Phosphorus and nitrogen are vital to life on Earth but are hard for plants to access. This is why people have created fertilizers to artificially reinvigorate the soil and ensure that plants will grow. Fertilizers have helped us feed our growing population, which is fantastic! But too much of a good thing can be dangerous. Fertilizer runoffs into waterways have thrown off the balance of ecosystems and have created dead zones in the oceans. We need to change how fertilizers are used by farms and prevent agricultural runoff so we can minimize this kind of pollution.

The Water Cycle

Whether you’re having a refreshing glass of water on a sunny day or you’re stuck inside because of the rain, you’re seeing the water cycle in action. Water (H20) covers over 70 percent of the earth’s surface and makes up about 60 percent of our bodies. Even though water is all around us, drinkable water is actually a scarce resource. We all depend on the water cycle to filter and distribute fresh water around the globe.

Eventually, all water molecules reach the ocean. As the sun heats the ocean’s surface, water molecules evaporate into the air, leaving behind the salt or minerals that make it undrinkable. This fresh water condenses to form clouds. These fluffy reservoirs of fresh water float around the entire world. When the clouds get too heavy, gravity brings that fresh water back down to Earth in the form of rain, snow, or even hail, which distributes fresh water. Now plants, animals, and people have something to drink!
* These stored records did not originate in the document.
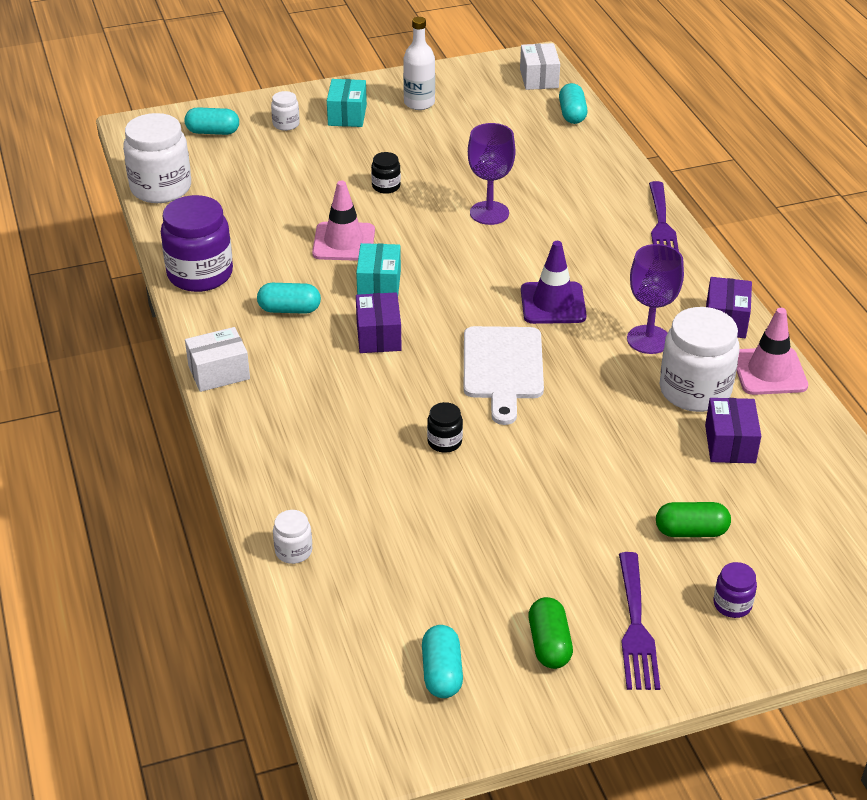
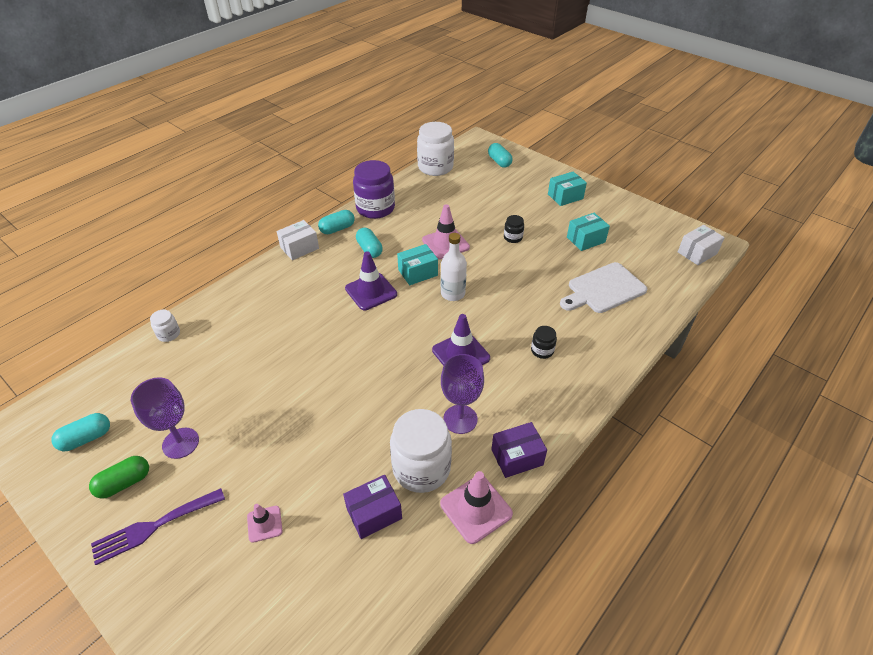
camera: 60 degrees right, 5 degrees up
(219, 372) = (299, 248): white box -> white box turned 75 degrees counterclockwise
(286, 124) = (532, 180): white jar -> none
(378, 336) = (371, 291): purple box -> purple traffic cone
(419, 103) = (609, 216): white bottle -> white bottle (453, 293)
(444, 137) = (586, 240): none -> turquoise box
(444, 442) = (291, 358): black jar -> black jar (542, 350)
(489, 213) = (528, 288): purple goblet -> purple goblet (180, 443)
(503, 368) = (378, 356): white cutting board -> white cutting board (604, 289)
(572, 114) = (676, 283): turquoise capsule -> turquoise capsule (337, 229)
(662, 226) = (597, 377): purple fork -> none
(691, 531) = (264, 524): green capsule -> pink traffic cone
(732, 604) = (196, 581): purple jar -> none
Some of that water evaporates right away because of the sun’s heat. Some of it is frozen on the top of mountains as glaciers. Some is pulled down by gravity even farther, sinking into the ground. Over time, that soil moisture is used by plants or animals, or slowly moves underground and makes its way back to the ocean. The water in mountain snow slowly melts to feed streams and rivers that lead to the ocean. River and groundwater runoff draws salt and other minerals to the ocean. Mineral runoff, constant evaporation of fresh water, and erosion of rocks all contribute to making ocean water salty.

The water that is sucked up by plants and slurped up by animals and humans is also a part of the water cycle. What isn’t released as urine will either evaporate from our bodies when we sweat or be released as water vapor on our breath. Water leaves plants in the form of gas in a process called “transpiration.”
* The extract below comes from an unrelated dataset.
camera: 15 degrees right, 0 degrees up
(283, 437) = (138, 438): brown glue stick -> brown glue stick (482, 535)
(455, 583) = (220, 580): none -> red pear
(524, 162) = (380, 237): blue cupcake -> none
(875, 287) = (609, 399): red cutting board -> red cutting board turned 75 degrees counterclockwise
In certain parts of the world it can seem like drinkable water is everywhere; however, globally over two billion people do not have regular access to clean water. Water shortages are caused by scarcity in dry regions combined with the lack of funds to import water. Other water shortages are purely economic, when communities are surrounded by water but do not have the resources to dig wells or sanitize it. Together we need to think about how we are using water sustainably and how water can be equitably distributed.

Plants

We all depend on our leafy friends. Whether the mighty oak tree or a microscopic cell of algae, plants are the only living things that can get energy directly from the sun. Through photosynthesis, plants combine sunlight, carbon dioxide, and water to create glucose, a type of sugar. The plant uses this sugar for energy (food!) and helps to build its own structure. The waste that is released during photosynthesis is oxygen! Plants naturally create the oxygen-rich air that we must have to breathe.
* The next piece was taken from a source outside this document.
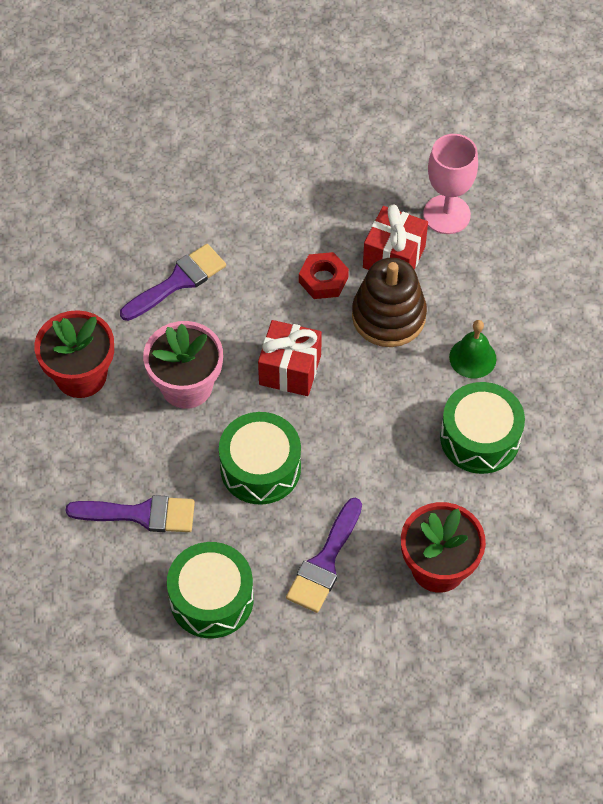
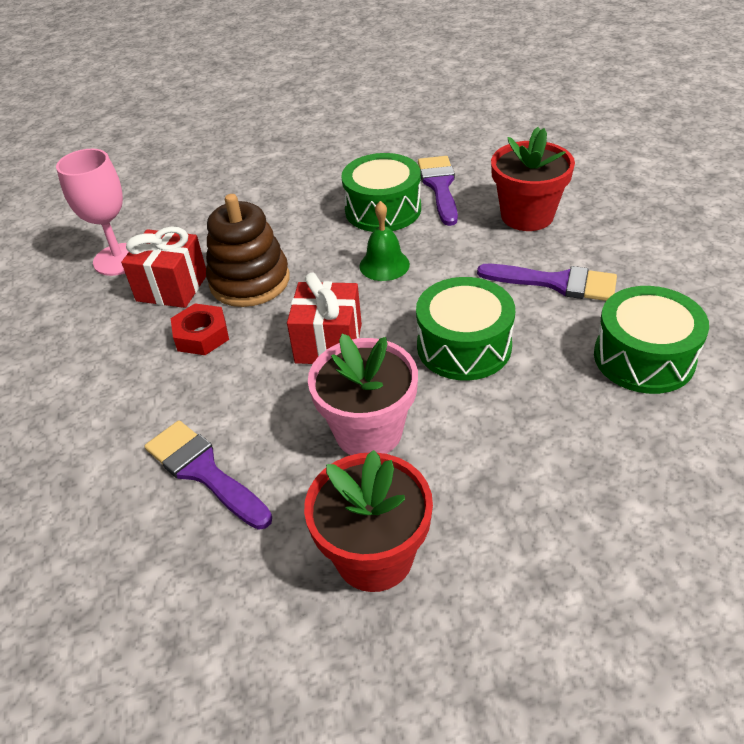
camera: 95 degrees left, 15 degrees down
(140, 514) = (567, 441): purple brush -> purple brush (439, 186)
(472, 358) = (295, 223): green bell -> green bell (384, 265)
Plants’ ability to create their own food with sunlight makes them the start of almost every food web. They also cycle important nutrients into the food web by absorbing them from the soil. Energy and nutrients are passed along to us when we eat plants or animals that have eaten plants. Roots of plants also help stabilize the soil beneath our feet, prevent erosion, and protect coastlines from floods. The world we live in, the food we eat, and the air we breathe all exist thanks to plants!